DNA yapısındaki telomerin uzunluğuna göre ömrün doğarken belirlenmiş olduğunu anlatan Prof. Dr. Özkan, trafik kazası ya da terör kurbanı olunmazsa insanın telomer uzunluğuna göre yaşayabileceğini söyledi. Günümüzde yapılan tüm tıbbi müdahalelerle bilinen en uzun ömrün 120-140 gibi göründüğünü belirten Özkan, ancak ünlü bir iş adamının daha uzun ömür için yaptırdığı birçok organ nakillerine rağmen daha kısa yaşadığını hatırlattı.

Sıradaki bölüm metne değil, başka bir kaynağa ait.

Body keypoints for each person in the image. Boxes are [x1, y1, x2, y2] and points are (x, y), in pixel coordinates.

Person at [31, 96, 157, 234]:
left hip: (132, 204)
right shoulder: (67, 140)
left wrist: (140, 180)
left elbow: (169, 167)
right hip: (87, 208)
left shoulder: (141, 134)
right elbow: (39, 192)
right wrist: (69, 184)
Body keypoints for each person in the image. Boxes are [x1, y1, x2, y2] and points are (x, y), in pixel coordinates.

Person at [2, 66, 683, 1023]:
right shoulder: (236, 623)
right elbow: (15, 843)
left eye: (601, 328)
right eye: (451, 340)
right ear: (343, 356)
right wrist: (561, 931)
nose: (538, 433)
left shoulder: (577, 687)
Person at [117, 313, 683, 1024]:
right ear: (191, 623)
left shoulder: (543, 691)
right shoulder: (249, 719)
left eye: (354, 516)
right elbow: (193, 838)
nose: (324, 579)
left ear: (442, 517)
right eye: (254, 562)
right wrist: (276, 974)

Kısmi müdahalelerle insan ömrünün uzatıldığını belirten Özkan, "Genetik koduna girince bunlar çok daha kolay çözülecek bence. Koyun kopyalamak için 280 kez tekrar yapıldı. Bu kadar sabırlı bir çalışma yapılırsa ortaya ne çıkar bilmiyorum. Ölümsüzlük bulunursa ne faydası olur, onu da bilmiyorum. Bunu bulursanız başka bir şey çıkar mı bilmiyorum. Veba çaresizdi, son 200 yıldır verem hastalığı bugünkü kanser gibiydi."

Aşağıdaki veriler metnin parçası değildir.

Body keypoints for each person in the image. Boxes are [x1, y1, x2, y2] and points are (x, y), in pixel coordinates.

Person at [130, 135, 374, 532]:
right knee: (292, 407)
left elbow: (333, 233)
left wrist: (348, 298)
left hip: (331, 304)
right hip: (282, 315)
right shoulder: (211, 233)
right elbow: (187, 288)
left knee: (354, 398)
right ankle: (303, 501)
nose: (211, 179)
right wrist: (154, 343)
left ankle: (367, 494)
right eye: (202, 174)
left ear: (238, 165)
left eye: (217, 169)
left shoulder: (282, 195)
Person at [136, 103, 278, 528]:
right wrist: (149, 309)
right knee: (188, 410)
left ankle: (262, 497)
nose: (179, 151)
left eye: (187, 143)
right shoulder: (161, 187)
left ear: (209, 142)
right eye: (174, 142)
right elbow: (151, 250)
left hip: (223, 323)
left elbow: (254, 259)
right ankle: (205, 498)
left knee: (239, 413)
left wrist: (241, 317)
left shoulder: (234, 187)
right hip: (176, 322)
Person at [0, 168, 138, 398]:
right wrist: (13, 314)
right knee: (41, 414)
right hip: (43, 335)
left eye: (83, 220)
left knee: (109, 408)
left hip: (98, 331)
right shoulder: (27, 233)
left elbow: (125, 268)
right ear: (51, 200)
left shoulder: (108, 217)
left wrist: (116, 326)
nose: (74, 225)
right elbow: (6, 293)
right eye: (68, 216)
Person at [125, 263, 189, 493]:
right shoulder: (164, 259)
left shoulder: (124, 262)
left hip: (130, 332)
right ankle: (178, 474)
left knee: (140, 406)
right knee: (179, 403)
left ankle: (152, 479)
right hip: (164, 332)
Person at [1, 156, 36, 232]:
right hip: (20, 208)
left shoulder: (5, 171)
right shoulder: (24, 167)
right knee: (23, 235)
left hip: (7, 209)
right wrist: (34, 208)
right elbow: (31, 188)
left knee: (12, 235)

"Yüz naklinde farklı bir his yaşadık"
Öğrencilerin merakı üzerine yaptıkları ilk yüz naklinde ne hissettiklerini de anlatan Prof. Dr. Özkan, bu işin ön çalışmasının birkaç yıl sürdüğünü söyledi. Ardından ilk yüz naklinde helikopter ve eskort araçlarla operasyonun hızlı bir şekilde başlattıklarını belirten Prof. Dr. Özkan, operasyondan sonra gerekli ilaçların devletin karşılamasıyla devlet imkanlarının ne kadar arttığının görüldüğünü söyledi. Yüz nakli operasyonunda eski yüzü çıkartıp tümörü temizleyip yeni yüzü yerleştirdiklerinde bambaşka bir insanla karşılaştıklarını anlatan Prof. Dr. Özkan, "Tüm ekip o an birkaç saniye durakladık. Kendimizi çok farklı hissettik. Karşımızda başka bir insan vardı" dedi.

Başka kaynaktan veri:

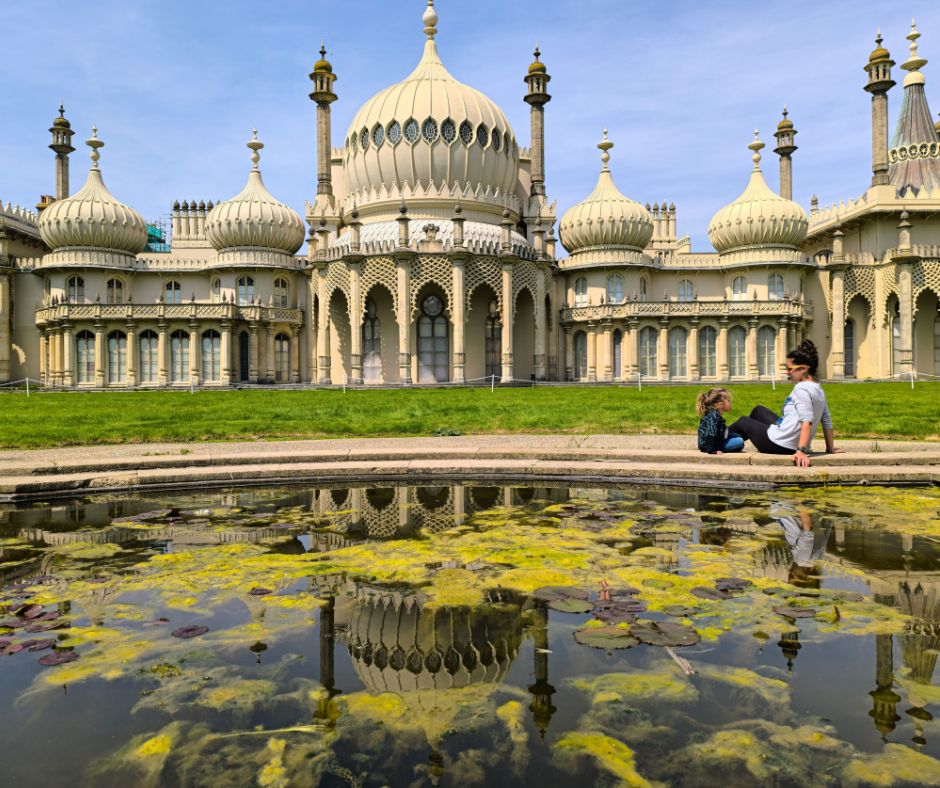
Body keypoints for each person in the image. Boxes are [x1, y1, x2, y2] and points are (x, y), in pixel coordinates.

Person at [728, 340, 844, 467]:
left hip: (780, 445)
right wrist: (830, 448)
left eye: (790, 369)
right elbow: (827, 421)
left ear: (804, 369)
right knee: (758, 410)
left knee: (744, 422)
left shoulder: (801, 389)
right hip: (789, 440)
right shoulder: (818, 389)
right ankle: (728, 441)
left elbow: (807, 422)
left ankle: (712, 439)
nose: (788, 373)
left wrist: (801, 451)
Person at [696, 387, 745, 455]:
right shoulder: (714, 416)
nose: (730, 403)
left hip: (716, 440)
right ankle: (718, 447)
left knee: (737, 435)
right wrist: (713, 450)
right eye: (728, 401)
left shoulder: (715, 414)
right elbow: (710, 434)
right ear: (719, 404)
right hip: (707, 446)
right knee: (740, 442)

Öğrenciyken hayat kurtardı
İlk doktorluk deneyimlerini de anlatan Prof. Dr. Özkan, öğrenciyken boğaza kaçan bir cisim nedeniyle boğulma vakasına karşılık yapılacak manevra eğitimi aldıklarını söyledi. Öğrenciyken bir komşusunun torununun boğazına bozuk para kaçmasıyla duruma müdahale ettiğini anlatan Prof. Dr. Özkan, “Çocuk bir yaşlarındaydı ve yüz rengi mosmor olmuştu. Boğazına bir şey kaçtığı söylenmişti. Hemen çocuğu dizime oturtup sırtına vurmamla bozuk para çıktı. O çocuğun yetişkinliğe erişmiş halini de hatırlıyorum. Şu an nerede ve ne yapıyor bilmiyorum. Bunun verdiği hazzı hiçbir yerde alamazsınız. Yaptığınız bir hata sizi çok kötü yerlere de götürebilir" diye konuştu.